▶ [Task description]
The required output is the line with "left eye: (917, 595)" and each line that follows it to the end of the entries below, copied exactly and with nothing added.

▶ [Items listed in a dataset]
# # #

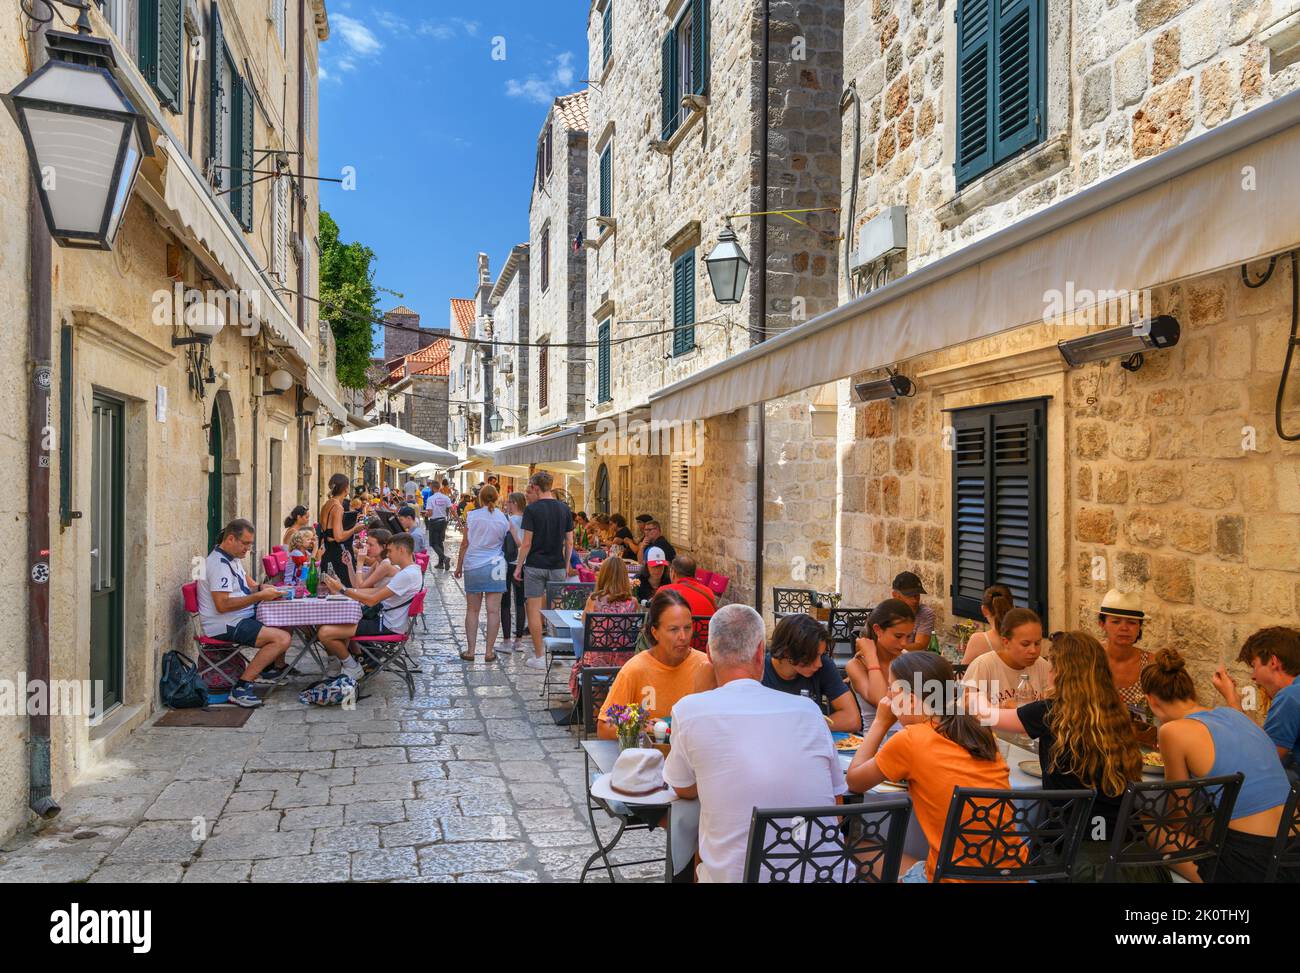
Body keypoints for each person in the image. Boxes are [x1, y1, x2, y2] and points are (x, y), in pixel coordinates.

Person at [664, 604, 847, 882]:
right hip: (824, 875)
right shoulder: (810, 712)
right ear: (761, 651)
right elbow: (836, 803)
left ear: (710, 654)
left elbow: (685, 788)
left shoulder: (689, 711)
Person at [981, 632, 1153, 882]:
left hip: (1069, 853)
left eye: (1051, 666)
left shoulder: (1050, 713)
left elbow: (988, 715)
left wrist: (971, 696)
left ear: (1061, 672)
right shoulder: (1117, 713)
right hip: (1126, 850)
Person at [846, 652, 1013, 883]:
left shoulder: (911, 740)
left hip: (949, 879)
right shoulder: (979, 732)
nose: (887, 697)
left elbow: (854, 781)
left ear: (911, 700)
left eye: (892, 690)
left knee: (856, 845)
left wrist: (880, 722)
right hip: (1010, 873)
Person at [1143, 647, 1295, 882]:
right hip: (1292, 850)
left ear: (1151, 701)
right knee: (1209, 821)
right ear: (1191, 692)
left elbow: (1181, 814)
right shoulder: (1234, 715)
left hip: (1252, 863)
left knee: (1151, 827)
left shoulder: (1172, 731)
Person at [197, 519, 293, 708]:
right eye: (246, 543)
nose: (248, 548)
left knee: (287, 618)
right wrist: (259, 596)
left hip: (239, 615)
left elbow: (248, 585)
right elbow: (222, 606)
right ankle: (241, 687)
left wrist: (261, 587)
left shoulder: (232, 559)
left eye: (250, 544)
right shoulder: (218, 565)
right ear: (231, 539)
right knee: (281, 639)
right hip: (226, 623)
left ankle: (270, 669)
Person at [597, 590, 716, 739]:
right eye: (673, 629)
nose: (683, 637)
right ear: (655, 632)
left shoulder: (706, 666)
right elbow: (604, 727)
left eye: (687, 627)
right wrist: (640, 728)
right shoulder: (635, 670)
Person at [319, 533, 423, 679]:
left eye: (391, 551)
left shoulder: (406, 575)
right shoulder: (411, 571)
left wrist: (343, 589)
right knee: (337, 621)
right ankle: (354, 661)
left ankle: (352, 667)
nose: (388, 555)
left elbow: (372, 600)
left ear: (402, 551)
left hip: (386, 625)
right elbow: (374, 592)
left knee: (325, 632)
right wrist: (345, 590)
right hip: (387, 621)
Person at [1212, 626, 1300, 777]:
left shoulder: (1290, 696)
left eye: (1254, 666)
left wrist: (1232, 700)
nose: (1253, 676)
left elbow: (1261, 759)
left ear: (1273, 662)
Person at [514, 471, 575, 671]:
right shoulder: (564, 509)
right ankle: (558, 654)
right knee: (556, 612)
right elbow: (569, 541)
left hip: (535, 566)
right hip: (557, 565)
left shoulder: (532, 510)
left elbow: (526, 543)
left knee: (533, 610)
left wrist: (518, 567)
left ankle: (540, 655)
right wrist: (566, 564)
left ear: (536, 487)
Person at [763, 613, 861, 733]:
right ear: (788, 652)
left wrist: (805, 727)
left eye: (821, 655)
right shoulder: (758, 670)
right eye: (813, 656)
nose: (819, 663)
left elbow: (852, 720)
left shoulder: (824, 665)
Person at [569, 554, 641, 699]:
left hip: (596, 662)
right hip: (624, 661)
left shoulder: (594, 600)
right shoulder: (633, 603)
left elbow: (584, 623)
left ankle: (595, 708)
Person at [455, 484, 510, 663]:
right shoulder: (503, 519)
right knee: (493, 611)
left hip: (474, 564)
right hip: (496, 565)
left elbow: (465, 543)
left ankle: (471, 651)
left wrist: (458, 566)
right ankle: (488, 652)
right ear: (496, 498)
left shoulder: (472, 516)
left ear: (479, 498)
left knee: (472, 610)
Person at [845, 599, 915, 737]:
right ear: (878, 630)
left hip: (909, 740)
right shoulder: (856, 665)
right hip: (877, 745)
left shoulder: (907, 659)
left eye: (908, 637)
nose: (904, 643)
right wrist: (871, 657)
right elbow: (882, 701)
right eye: (898, 636)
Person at [962, 607, 1053, 707]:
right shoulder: (984, 666)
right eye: (1025, 644)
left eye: (1037, 643)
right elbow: (964, 710)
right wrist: (1001, 708)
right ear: (1006, 642)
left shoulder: (1042, 666)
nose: (1033, 651)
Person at [1097, 588, 1152, 707]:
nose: (1124, 628)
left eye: (1132, 622)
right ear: (1102, 624)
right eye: (1116, 622)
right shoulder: (1091, 659)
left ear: (1139, 627)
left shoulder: (1151, 664)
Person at [659, 555, 717, 650]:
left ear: (673, 573)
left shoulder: (665, 591)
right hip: (703, 646)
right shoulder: (708, 592)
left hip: (676, 647)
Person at [319, 473, 363, 587]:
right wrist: (354, 529)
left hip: (328, 552)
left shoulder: (327, 504)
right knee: (344, 589)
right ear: (345, 488)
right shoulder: (338, 507)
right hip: (337, 555)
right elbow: (338, 537)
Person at [961, 584, 1015, 664]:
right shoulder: (1022, 636)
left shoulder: (978, 640)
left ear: (984, 610)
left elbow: (963, 674)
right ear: (1013, 607)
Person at [501, 491, 528, 646]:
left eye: (508, 503)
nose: (507, 506)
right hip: (524, 563)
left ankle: (506, 639)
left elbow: (518, 543)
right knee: (520, 602)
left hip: (508, 563)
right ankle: (519, 639)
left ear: (515, 503)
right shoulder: (528, 520)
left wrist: (511, 530)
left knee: (505, 602)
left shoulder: (510, 521)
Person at [890, 571, 935, 652]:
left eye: (917, 595)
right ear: (895, 595)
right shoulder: (886, 611)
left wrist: (890, 648)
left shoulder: (925, 613)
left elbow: (921, 645)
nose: (915, 600)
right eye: (909, 595)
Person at [425, 480, 453, 570]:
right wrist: (459, 521)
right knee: (440, 542)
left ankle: (444, 558)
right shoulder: (446, 498)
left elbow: (430, 513)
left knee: (433, 543)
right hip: (443, 522)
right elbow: (452, 509)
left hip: (434, 522)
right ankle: (441, 564)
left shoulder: (431, 499)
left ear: (433, 488)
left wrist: (425, 514)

# # #

▶ [Exercise result]
left eye: (917, 595)
right ear: (895, 595)
right shoulder: (886, 611)
left wrist: (890, 648)
left shoulder: (925, 613)
left elbow: (921, 645)
nose: (915, 600)
right eye: (909, 595)
Person at [425, 480, 453, 570]:
right wrist: (459, 521)
right knee: (440, 542)
left ankle: (444, 558)
right shoulder: (446, 498)
left elbow: (430, 513)
left knee: (433, 543)
right hip: (443, 522)
right elbow: (452, 509)
left hip: (434, 522)
right ankle: (441, 564)
left shoulder: (431, 499)
left ear: (433, 488)
left wrist: (425, 514)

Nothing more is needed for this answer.